Report suggests men shifted their spending online quicker in response to the recession


Roles reversed as men dominate Britain’s ‘Online High Street’

Report suggests men shifted their spending online quicker in response to the recession

The stereotype of the female shopaholic could soon be an image of the past, as new research shows that Britain's 'online high street' is increasingly dominated by men.

The latest findings from the PayPal UK Online Retail Report, conducted by Experian, indicate that

over 12.9 million men shop online today compared with 10.3 million women, and almost twice as many men than women are joining the army of online shoppers each year. Since 2006, an average of 839,000 extra men have started shopping online each year compared to fewer than 400,000 women.

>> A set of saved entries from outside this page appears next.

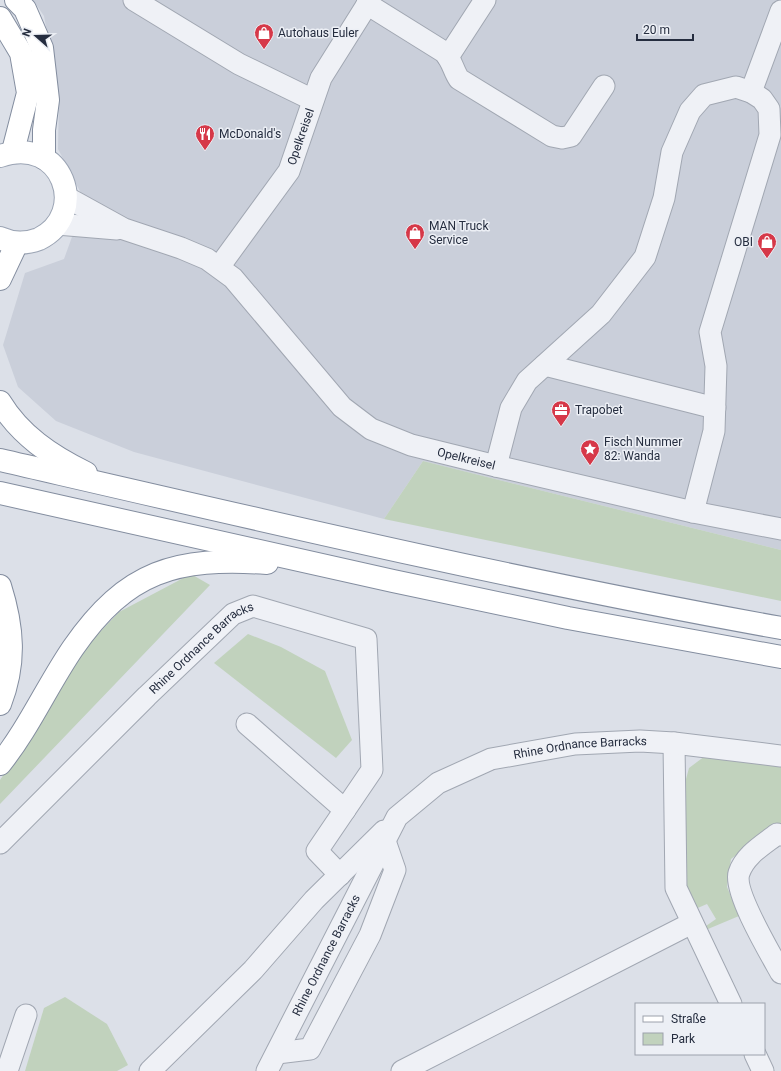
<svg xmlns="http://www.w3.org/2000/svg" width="781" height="1071" font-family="Roboto,sans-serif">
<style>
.built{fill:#cacfda}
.green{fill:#c1d2bd}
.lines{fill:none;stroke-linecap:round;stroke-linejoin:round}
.minor-casing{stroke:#a1a7b2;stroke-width:23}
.major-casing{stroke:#9ba4b4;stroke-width:24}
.highway-casing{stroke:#838d9f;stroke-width:24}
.minor{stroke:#eff1f6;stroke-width:21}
.major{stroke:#fff;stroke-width:22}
.highway{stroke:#fff;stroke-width:22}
.labels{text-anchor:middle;stroke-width:3;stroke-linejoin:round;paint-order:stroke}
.poi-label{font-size:12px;fill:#252d3f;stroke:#eceff5;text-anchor:start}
.street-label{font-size:12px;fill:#252d3f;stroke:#eceff5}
</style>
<rect width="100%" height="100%" fill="#dce0e8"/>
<polygon class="built" points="33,0 781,0 781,550 423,461 384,519 134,452 56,421 18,387 3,345 25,273 64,259 85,201 58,149 59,95 44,16"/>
<g class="green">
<polygon points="423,461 781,550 781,601 384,519"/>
<polygon points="191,574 210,585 0,804 0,780 36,726 77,656 119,612"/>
<polygon points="248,634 281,647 325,671 352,740 336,758 214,663"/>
<polygon points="705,756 781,763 781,825 741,851 731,859 727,887 739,916 708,929 706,926 716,919 707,904 693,910 683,873 686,779 689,768"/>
<polygon points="65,997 107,1024 128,1065 117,1071 25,1071 44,1008"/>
</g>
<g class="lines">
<g class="minor-casing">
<g id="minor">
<polyline points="134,0 239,64 313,100"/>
<path d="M367 4 444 52C452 60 453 70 459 79L552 136 562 138 571 136 604 86"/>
<polyline points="448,57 485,0"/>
<polyline points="751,92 781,11"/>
<path id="s1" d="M66 197 124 229 181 248 207 259 233 278 342 407 371 429 411 445 496 466 693 512 781 529"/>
<polyline points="57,224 117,229"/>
<path id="s2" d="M219 267 289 171 321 78 370 0"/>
<polyline points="545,365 715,408"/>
<polyline points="496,466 511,408 527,381 601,314 645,257 664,198 672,152 690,111 704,95 736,87 751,92 762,99 769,109 770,135 710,332 716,366 714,431 693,512"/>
<polyline points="247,724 345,810"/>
<polyline points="674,743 676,888 731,1004"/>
<path d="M781 835 777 834C763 845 745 855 739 873 733 891 771 955 781 973"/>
<path id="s3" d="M0 843 147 696 233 614 253 606 366 639 372 770 317 851 340 875"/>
<polyline points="277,1053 310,1049 370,935 395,870 385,841"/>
<polyline points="755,1054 763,1071"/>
<polyline points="7,1071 26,1015"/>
<polyline points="150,1071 253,970 314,900 384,831"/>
<path id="s4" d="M267 1071 397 817 438 783 491 759 575 744 640 741 674 743 781 756"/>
<polyline points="402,1071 692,923"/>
</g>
</g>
<g class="major-casing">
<path id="major" d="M0 156C63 134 90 214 39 239 26 244 13 244 0 238"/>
</g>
<g class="highway-casing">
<g id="highway">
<polyline points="16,0 25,9 42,48 48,100 44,130 44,158"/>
<polyline points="0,18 21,53 28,93 13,151"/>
<polyline points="0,279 17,243"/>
<path d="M0 402C20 435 51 456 86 473"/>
<path d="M0 460C260 520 519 581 781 628"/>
<polyline points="0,493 393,581 568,618 781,657"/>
<path d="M0 586C13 627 16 663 0 704"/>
<path d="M0 764C29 728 47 686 73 648 127 570 176 557 267 563"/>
</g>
</g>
<use href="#minor" class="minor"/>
<use href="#major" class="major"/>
<use href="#highway" class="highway"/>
</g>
<defs>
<g id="shop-pin" transform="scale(1)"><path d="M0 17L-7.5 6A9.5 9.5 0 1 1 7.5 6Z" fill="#d63848" stroke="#eceff5"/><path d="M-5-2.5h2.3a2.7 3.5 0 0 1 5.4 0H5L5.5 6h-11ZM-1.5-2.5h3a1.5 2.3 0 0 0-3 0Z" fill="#fff"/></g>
<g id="restaurant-pin" transform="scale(1)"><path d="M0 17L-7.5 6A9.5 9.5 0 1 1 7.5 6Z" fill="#d63848" stroke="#eceff5"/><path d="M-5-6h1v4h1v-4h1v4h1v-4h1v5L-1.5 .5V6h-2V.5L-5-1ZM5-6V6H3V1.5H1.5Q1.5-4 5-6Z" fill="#fff"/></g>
<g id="office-pin" transform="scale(1)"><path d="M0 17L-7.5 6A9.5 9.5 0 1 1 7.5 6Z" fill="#d63848" stroke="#eceff5"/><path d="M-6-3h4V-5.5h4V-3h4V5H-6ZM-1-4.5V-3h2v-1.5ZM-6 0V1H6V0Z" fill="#fff"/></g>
<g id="sight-pin" transform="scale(1)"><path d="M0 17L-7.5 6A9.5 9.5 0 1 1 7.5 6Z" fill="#d63848" stroke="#eceff5"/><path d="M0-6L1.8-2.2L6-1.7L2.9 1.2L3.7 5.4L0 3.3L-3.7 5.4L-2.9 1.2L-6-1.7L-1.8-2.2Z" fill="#fff"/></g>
</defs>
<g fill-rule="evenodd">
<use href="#shop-pin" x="264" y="33"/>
<use href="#restaurant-pin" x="205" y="134"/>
<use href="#shop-pin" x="415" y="233"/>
<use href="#shop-pin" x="767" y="242"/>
<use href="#office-pin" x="561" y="410"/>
<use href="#sight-pin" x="590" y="449"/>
</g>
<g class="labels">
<g class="poi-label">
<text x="278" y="37">Autohaus Euler</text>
<text x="219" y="138">McDonald's</text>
<text x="429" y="230">MAN Truck<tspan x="429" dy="14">Service</tspan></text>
<text x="753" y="246" text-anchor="end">OBI</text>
<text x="575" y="414">Trapobet</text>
<text x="604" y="446">Fisch Nummer<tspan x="604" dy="14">82: Wanda</tspan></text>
</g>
<g class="street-label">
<text dy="4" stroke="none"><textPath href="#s2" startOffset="155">Opelkreisel</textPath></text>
<text dy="4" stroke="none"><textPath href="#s1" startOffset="492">Opelkreisel</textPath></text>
<text dy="4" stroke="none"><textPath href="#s3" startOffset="281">Rhine Ordnance Barracks</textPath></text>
<text dy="4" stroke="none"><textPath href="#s4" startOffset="487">Rhine Ordnance Barracks</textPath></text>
<text dy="4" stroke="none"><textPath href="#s4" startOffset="130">Rhine Ordnance Barracks</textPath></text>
</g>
</g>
<rect x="635" y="1003" width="130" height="52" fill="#eceff5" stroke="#9ca1ac"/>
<rect x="643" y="1016" width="20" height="6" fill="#ffffff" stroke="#9ca1ac"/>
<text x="671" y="1023" font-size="12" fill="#252d3f">Straße</text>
<rect x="643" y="1033" width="20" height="12" fill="#c1d2bd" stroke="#9ca1ac"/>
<text x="671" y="1043" font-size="12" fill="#252d3f">Park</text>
<g transform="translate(36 36) rotate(290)" stroke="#eceff5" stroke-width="3" paint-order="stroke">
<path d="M0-3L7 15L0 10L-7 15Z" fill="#252d3f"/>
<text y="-6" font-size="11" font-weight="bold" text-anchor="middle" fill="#252d3f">N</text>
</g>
<path d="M637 34v6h56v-6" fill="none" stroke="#252d3f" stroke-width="2"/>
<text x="643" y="34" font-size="12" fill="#252d3f" stroke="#eceff5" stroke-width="3" paint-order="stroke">20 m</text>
</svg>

Men are also spending more online than women. The average online spend over the last six months was 2,602 for men compared to 1,930 for women. Men significantly outspent women on travel (992 compared to 884 spent by women), financial services (897 compared to a female spend of 616) and major purchases such as fridge freezers and washing machines (627 compared to 339). In fact, men spent more than women in every online category except groceries and clothing.

The PayPal report suggests that men were quicker to turn to the internet at the beginning of the economic downturn, looking to save money by shopping around, and to research products in more depth before buying them.

Carl Scheible, Managing Director of PayPal UK, said: “The online revolution has turned men into shopaholics. We love the quick and efficient nature of the internet, especially when it comes to buying technology and gadgets.

“Our impatience has helped drive a revolution in how websites are designed. Gone are the days of elaborate graphics that take an age to load - and drive customers away to better designed sites. Companies like PayPal have also helped by making it quicker to checkout and pay online - in many cases, in just a few mouse clicks.“

Men's love affair with online shopping looks set to accelerate. Four in 10 (41%) male shoppers plan to do as much of their shopping as possible online in future against just 29% of women and over half (55%) of men shopping online expect to expand the range of products and services they buy compared to 45% of women.